Yep. Sorta felt like Tom must’ve in this photo, (there used to be a photo but it’s gone now – sorry) as I swam in my pool looking at the billowy clouds above my expansive back yard in The Sticks.
So many ways to now take this conversation.
Some of them quite disturbing and fun!
But for today’s needs, I wanted to point out how NSA and my chiropractors helped me to focus more on the positive and less on the negative and what that’s brought me.
This can be done and it’s not a negation of the negative or an ignorance of it.
It’s just a matter of not giving it any more power over our day than it potentially already has.
When Dr. Marc was first working on me, I dumped a lot of bad Juju at his feet, hoping he had something intelligent to say back to me that would help me deal with all my problems.
He did, but not in the way I foresaw. He just helped me to change my languaging to include more positive wording. He helped me remain clear on how much better my life was becoming, even though I had much stacked against me still.

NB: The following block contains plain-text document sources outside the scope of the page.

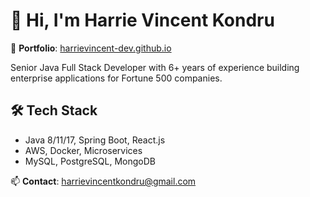 # 👋 Hi, I'm Harrie Vincent Kondru

🔗 **Portfolio**: [harrievincent-dev.github.io](https://harrievincent-dev.github.io)

Senior Java Full Stack Developer with 6+ years of experience building enterprise applications for Fortune 500 companies.

## 🛠️ Tech Stack
- Java 8/11/17, Spring Boot, React.js
- AWS, Docker, Microservices
- MySQL, PostgreSQL, MongoDB

📫 **Contact**: harrievincentkondru@gmail.com


 














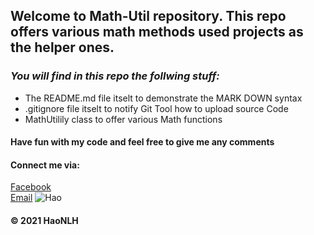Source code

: ## Welcome to Math-Util repository. This repo offers various math methods used projects as the helper ones.

### _You will find in this repo the follwing stuff:_
* The README.md file itselt to demonstrate the MARK DOWN syntax
* .gitignore file itselt to notify Git Tool how to upload source Code
* MathUtilily class to offer various Math functions

#### Have fun with my code and feel free to give me any comments

#### Connect me via:
[Facebook](http://facebook.com/hao.nguyenle.395)         
[Email](mailto://hoaihaopro@gmail.com)
![Hao](48059062_1180139578809477_8935538919408140288_o.jpg)

#### © 2021 HaoNLH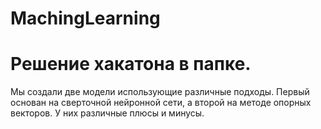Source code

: # MachingLearning
# Решение хакатона в папке.
Мы создали две модели использующие различные подходы. Первый основан на сверточной нейронной сети, а второй на методе опорных векторов. У них различные плюсы и минусы.
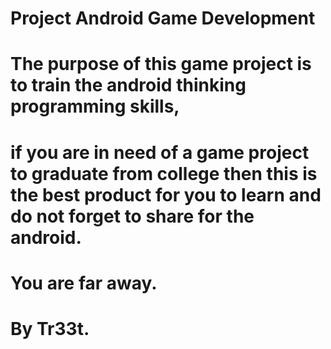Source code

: # Project Android Game Development
# The purpose of this game project is to train the android thinking programming skills,
# if you are in need of a game project to graduate from college then this is the best product for you to learn and do not forget to share for the android.
# You are far away. 
# By Tr33t.
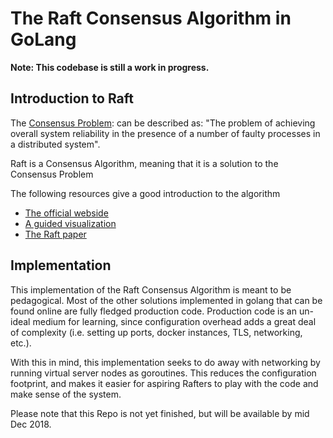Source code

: # The Raft Consensus Algorithm in GoLang 

**Note: This codebase is still a work in progress.**


## Introduction to Raft
The [Consensus Problem](https://en.wikipedia.org/wiki/Consensus_(computer_science)): 
can be described as: "The problem of achieving overall system 
reliability in the presence of a number of faulty processes 
in a distributed system".

Raft is a Consensus Algorithm, meaning that it is a solution 
to the Consensus Problem 


The following resources give a good introduction to the algorithm
* [The official webside](https://raft.github.io/)
* [A guided visualization](http://thesecretlivesofdata.com/raft/)
* [The Raft paper](https://raft.github.io/raft.pdf)

## Implementation
This implementation of the Raft Consensus Algorithm is meant to 
be pedagogical. Most of the other solutions implemented in 
golang that can be found online are fully fledged production 
code.  Production code is an un-ideal medium for learning,
since configuration overhead adds a great deal of complexity 
(i.e. setting up ports, docker instances, TLS, networking, 
etc.).

With this in mind, this implementation seeks to do away with networking
by running virtual server nodes as goroutines. This reduces
the configuration footprint, and makes it easier for aspiring
Rafters to play with the code and make sense of the system.

Please note that this Repo is not yet finished, but will be
available by mid Dec 2018.
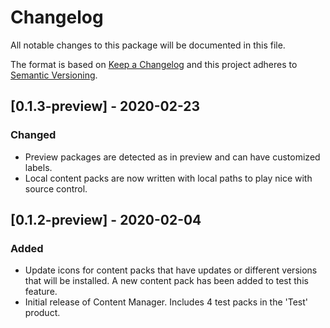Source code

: # Changelog
All notable changes to this package will be documented in this file.

The format is based on [Keep a Changelog](http://keepachangelog.com/en/1.0.0/)
and this project adheres to [Semantic Versioning](http://semver.org/spec/v2.0.0.html).

## [0.1.3-preview] - 2020-02-23

### Changed
- Preview packages are detected as in preview and can have customized labels.
- Local content packs are now written with local paths to play nice with source control.

## [0.1.2-preview] - 2020-02-04

### Added
 - Update icons for content packs that have updates or different versions that will be installed. A new content pack has been added to test this feature.
 - Initial release of Content Manager.  Includes 4 test packs in the 'Test' product.
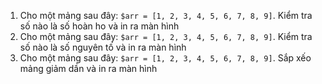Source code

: 
1. Cho một mảng sau đây: `$arr = [1, 2, 3, 4, 5, 6, 7, 8, 9]`. Kiểm tra số nào là số hoàn ho và in ra màn hình
2. Cho một mảng sau đây: `$arr = [1, 2, 3, 4, 5, 6, 7, 8, 9]`. Kiểm tra số nào là số nguyên tố và in ra màn hình
3. Cho một mảng sau đây: `$arr = [1, 2, 3, 4, 5, 6, 7, 8, 9]`. Sắp xếo mảng giảm dần và in ra màn hình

And he always reminded me of my great potential and the fact that it was steadily manifesting itself at an ever-increasing rate.
My problems were still so big back then that it was really hard to see the sun through the clouds.
Well, problems are never far away in my day and their intensity levels wax and wane but overall, I am better able to not give them any more “wallowing in the mud” time than is acceptable.
I’ll still throw a quick pity party here or there and I like to enjoy the occasional explosive rage fest from time to time. But neither lasts long and I refuse for that to ever NOT be the case. And my ability to be this way is also something taught within the NSA and ROH paradigms.
It’s all about taking energy and repurposing it.
“Bad” and “good” are judgments we make as thinking beings. Nothing means anything until we decide it to be so.
And today, as I soaked in my pool – the one that took me 2 weeks to unscrew from the swamp status it had attained – the one that had me getting sunburned (badly) and eaten alive by the plethora of winged beasts we have ample supply of in my area as I worked – I just took a moment to remember.
- I remembered how it took me almost 4 months of planning, networking, and miracle-izing with my wife’s help to even get us into the house we have now.
- I remembered how we had no furniture for the first 9 months that we lived here.
- I remember the inside flooding we endured on our 2nd day in the house and the fire that broke out that very December, leaving a gaping hole in the wall all through winter.
- I remember the Spring we ran out of heating oil and the family washed from a basin of water that was heated on the stove for 3 months, while I Marine Corps’ed my way through icy showers (we have incredibly cold well water) out of spite.
I could go on like this for some time. We’ve battled, endured and overcome much to get this far as a family.
And I remembered it all as I soaked and I realized how frigging fortunate we all are now to be where we are, even with all our remaining problems, compared to where we once were.
I made it a point to be grateful.
I have found that the more I employ that simple act, the better everything seems to get. It softens the lumps and mutes the aches. It brightens my day and gives me the strength to persevere when I’m the only one around me who can thing Big Picture at that moment.
Being grateful can and will make you Psycho Tom Cruise happy, if you’ll just give it a try. Like when he was on Oprah’s couch. Go ahead. Give it a whirl.